Thanks for the offer! I have it partly completed, I just need to finish it one evening. This is the time of year my workload gets heavy and I end up putting things off.


----------



## Afzaal (Mar 26, 2010)

hmmm
cool im curiously waiting to see u guys hunting snaps.


----------



## Afzaal (Mar 26, 2010)

Quails hunt in different kind of Fashion 
hope u guys like this change.


----------



## cancan (Feb 28, 2008)

Interesting, do many quail escape the nets?

A couple pics for you.....To watch the dogs run is the most enjoyable part for me.


----------



## Afzaal (Mar 26, 2010)

Excellent dogs u got bro & nice looking terrain in pic 2.

we have two peak season of quails.
one was nowadays when wheat fields was all yellowish and upcoming is when fields will filled with green peanuts plants.

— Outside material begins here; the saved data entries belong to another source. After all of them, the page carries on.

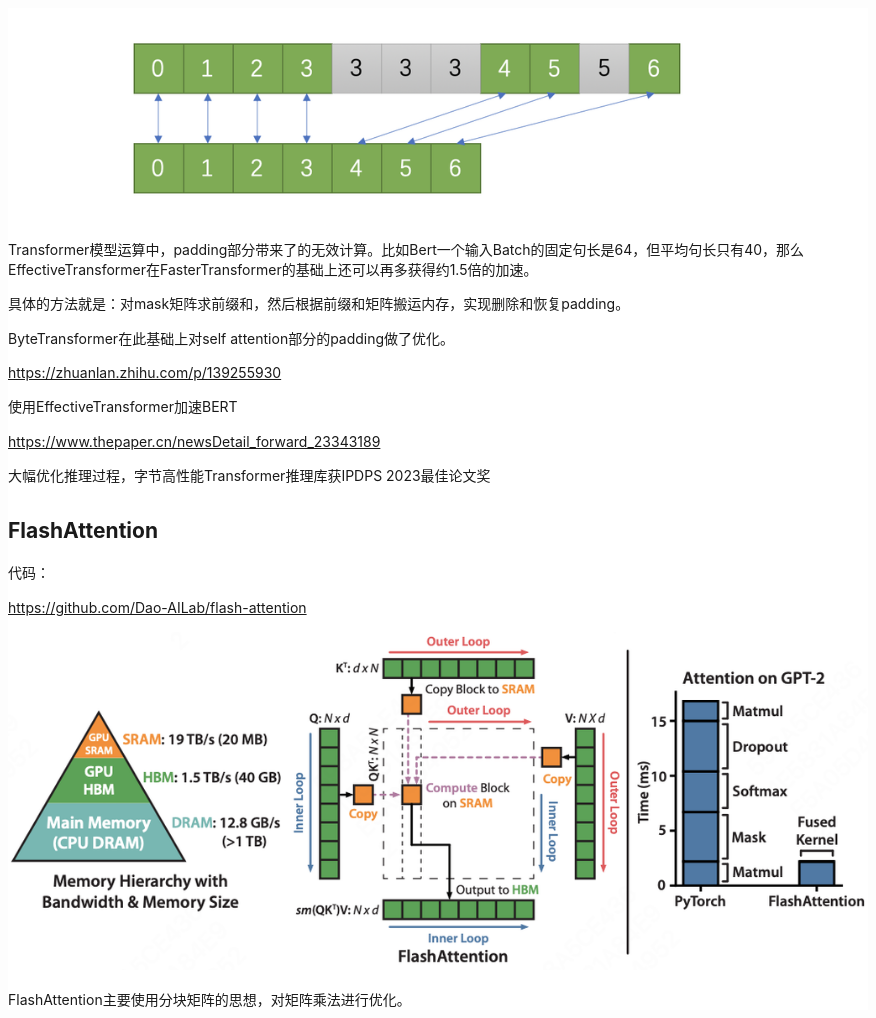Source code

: ![](/images/img5/EffectiveTransformer_2.png)

Transformer模型运算中，padding部分带来了的无效计算。比如Bert一个输入Batch的固定句长是64，但平均句长只有40，那么EffectiveTransformer在FasterTransformer的基础上还可以再多获得约1.5倍的加速。

具体的方法就是：对mask矩阵求前缀和，然后根据前缀和矩阵搬运内存，实现删除和恢复padding。

ByteTransformer在此基础上对self attention部分的padding做了优化。

https://zhuanlan.zhihu.com/p/139255930

使用EffectiveTransformer加速BERT

https://www.thepaper.cn/newsDetail_forward_23343189

大幅优化推理过程，字节高性能Transformer推理库获IPDPS 2023最佳论文奖

## FlashAttention

代码：

https://github.com/Dao-AILab/flash-attention

![](/images/img5/FlashAttention.png)

FlashAttention主要使用分块矩阵的思想，对矩阵乘法进行优化。
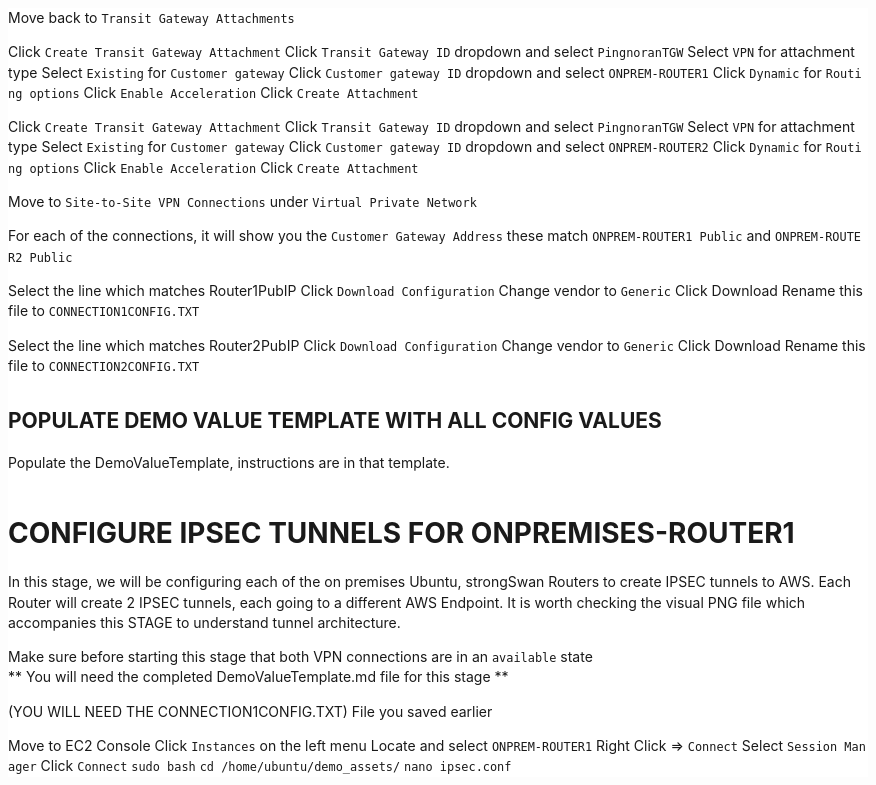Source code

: Move back to `Transit Gateway Attachments`

Click `Create Transit Gateway Attachment`
Click `Transit Gateway ID` dropdown and select `PingnoranTGW`
Select `VPN` for attachment type
Select `Existing` for `Customer gateway`
Click `Customer gateway ID` dropdown and select `ONPREM-ROUTER1`
Click `Dynamic` for `Routing options`
Click `Enable Acceleration`
Click `Create Attachment`

Click `Create Transit Gateway Attachment`
Click `Transit Gateway ID` dropdown and select `PingnoranTGW`
Select `VPN` for attachment type
Select `Existing` for `Customer gateway`
Click `Customer gateway ID` dropdown and select `ONPREM-ROUTER2`
Click `Dynamic` for `Routing options`
Click `Enable Acceleration`
Click `Create Attachment`

Move to `Site-to-Site VPN Connections` under `Virtual Private Network` 

For each of the connections, it will show you the `Customer Gateway Address` these match `ONPREM-ROUTER1 Public` and `ONPREM-ROUTER2 Public`

Select the line which matches Router1PubIP
Click `Download Configuration`
Change vendor to `Generic`
Click Download
Rename this file to `CONNECTION1CONFIG.TXT`

Select the line which matches Router2PubIP
Click `Download Configuration`
Change vendor to `Generic`
Click Download
Rename this file to `CONNECTION2CONFIG.TXT`

## POPULATE DEMO VALUE TEMPLATE WITH ALL CONFIG VALUES

Populate the DemoValueTemplate, instructions are in that template.


# CONFIGURE IPSEC TUNNELS FOR ONPREMISES-ROUTER1

In this stage, we will be configuring each of the on premises Ubuntu, strongSwan Routers to create IPSEC tunnels to AWS. Each Router will create 2 IPSEC tunnels, each going to a different AWS Endpoint. It is worth checking the visual PNG file which accompanies this STAGE to understand tunnel architecture.  

Make sure before starting this stage that both VPN connections are in an `available` state  
** You will need the completed DemoValueTemplate.md file for this stage **  

(YOU WILL NEED THE CONNECTION1CONFIG.TXT) File you saved earlier

Move to EC2 Console
Click `Instances` on the left menu
Locate and select `ONPREM-ROUTER1`
Right Click => `Connect`
Select `Session Manager`
Click `Connect`
`sudo bash`
`cd /home/ubuntu/demo_assets/`
`nano ipsec.conf`
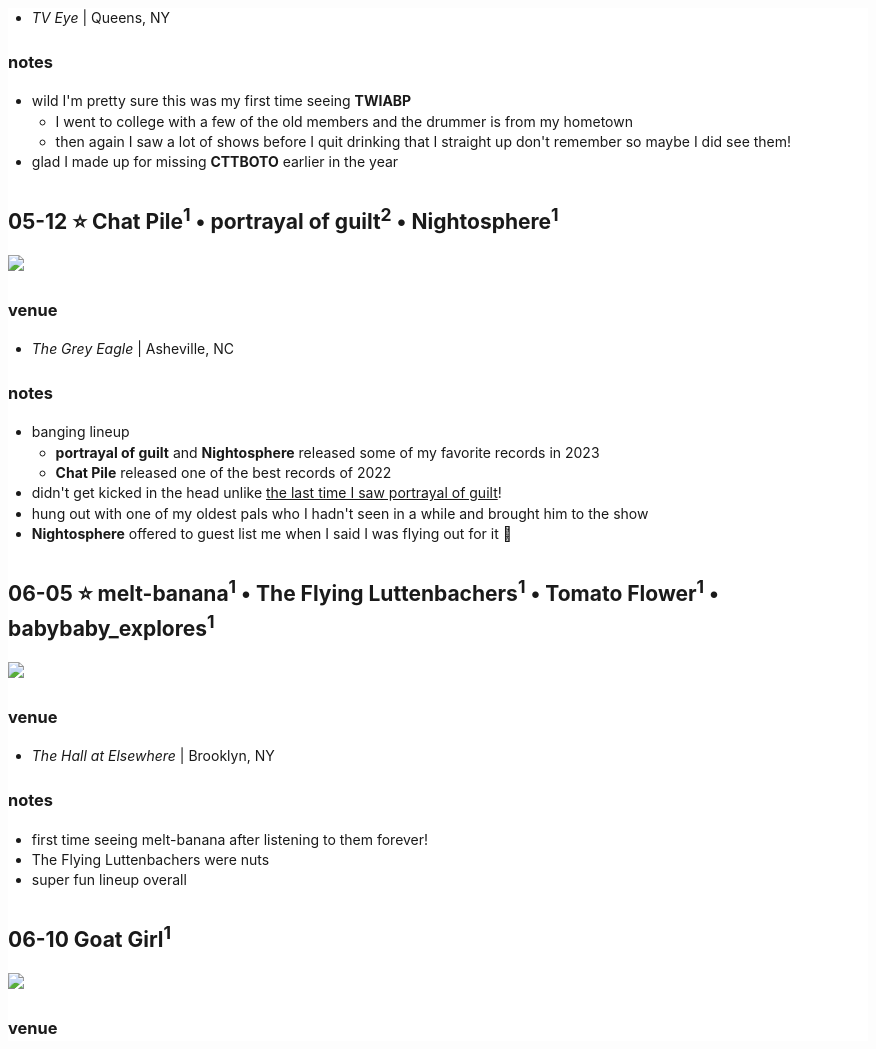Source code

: - _TV Eye_ | Queens, NY

### notes

- wild I'm pretty sure this was my first time seeing **TWIABP**
  - I went to college with a few of the old members and the drummer is from my hometown
  - then again I saw a lot of shows before I quit drinking that I straight up don't remember so maybe I did see them!
- glad I made up for missing **CTTBOTO** earlier in the year

## <time>05-12</time> ⭐ Chat Pile<sup>1</sup> • portrayal of guilt<sup>2</sup> • Nightosphere<sup>1</sup>

<img loading=lazy src="/assets/2024-05-12-chat-pile.avif">

### venue

- _The Grey Eagle_ | Asheville, NC

### notes

- banging lineup
  - **portrayal of guilt** and **Nightosphere** released some of my favorite records in 2023
  - **Chat Pile** released one of the best records of 2022
- didn't get kicked in the head unlike [the last time I saw portrayal of guilt](/log/20240120-portryal-of-guilt-saint-vitus-november-2023)!
- hung out with one of my oldest pals who I hadn't seen in a while and brought him to the show
- **Nightosphere** offered to guest list me when I said I was flying out for it 🥹

## <time>06-05</time> ⭐ melt-banana<sup>1</sup> • The Flying Luttenbachers<sup>1</sup> • Tomato Flower<sup>1</sup> • babybaby_explores<sup>1</sup>

<img loading=lazy src="/assets/2024-06-05-melt-banana.avif">

### venue

- _The Hall at Elsewhere_ | Brooklyn, NY

### notes

- first time seeing melt-banana after listening to them forever!
- The Flying Luttenbachers were nuts
- super fun lineup overall

## <time>06-10</time> Goat Girl<sup>1</sup>

<img loading=lazy src="/assets/2024-06-10-goat-girl.avif">

### venue
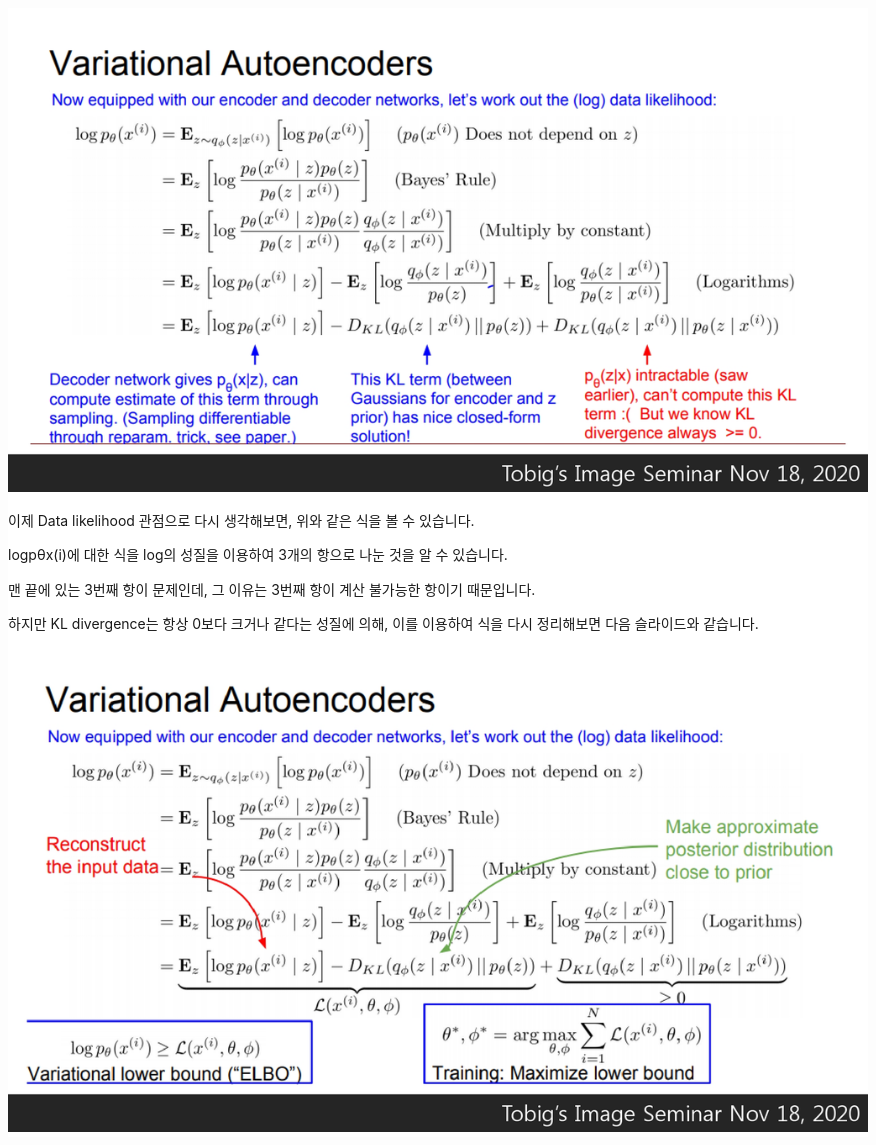![ cs231n 13 - p.14](.gitbook/assets/cs231n_lecture13_review_unlocked-14_page-0001.jpg)

이제 Data likelihood 관점으로 다시 생각해보면, 위와 같은 식을 볼 수 있습니다.

logpθx\(i\)에 대한 식을 log의 성질을 이용하여 3개의 항으로 나눈 것을 알 수 있습니다.

맨 끝에 있는 3번째 항이 문제인데, 그 이유는 3번째 항이 계산 불가능한 항이기 때문입니다.

하지만 KL divergence는 항상 0보다 크거나 같다는 성질에 의해, 이를 이용하여 식을 다시 정리해보면 다음 슬라이드와 같습니다.

![cs231n 13 - p.15](.gitbook/assets/cs231n_lecture13_review_unlocked-15_page-0001.jpg)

during last month we hunted average 100 quails daily with net so i assume net hunt is pretty affective.

see my pup he will be in action in our upcoming games.


----------



## cancan (Feb 28, 2008)

terrain-


----------



## Afzaal (Mar 26, 2010)

woww 
what a great place for people like me! simply amazing

just a wild guess is it north Dakota bro?


----------



## cancan (Feb 28, 2008)

first two South Dakota, second two North Dakota.

How about posting up some more terrain shots from Pakistan....

Are you Pakistan native? If so its good to see we have common ground.


----------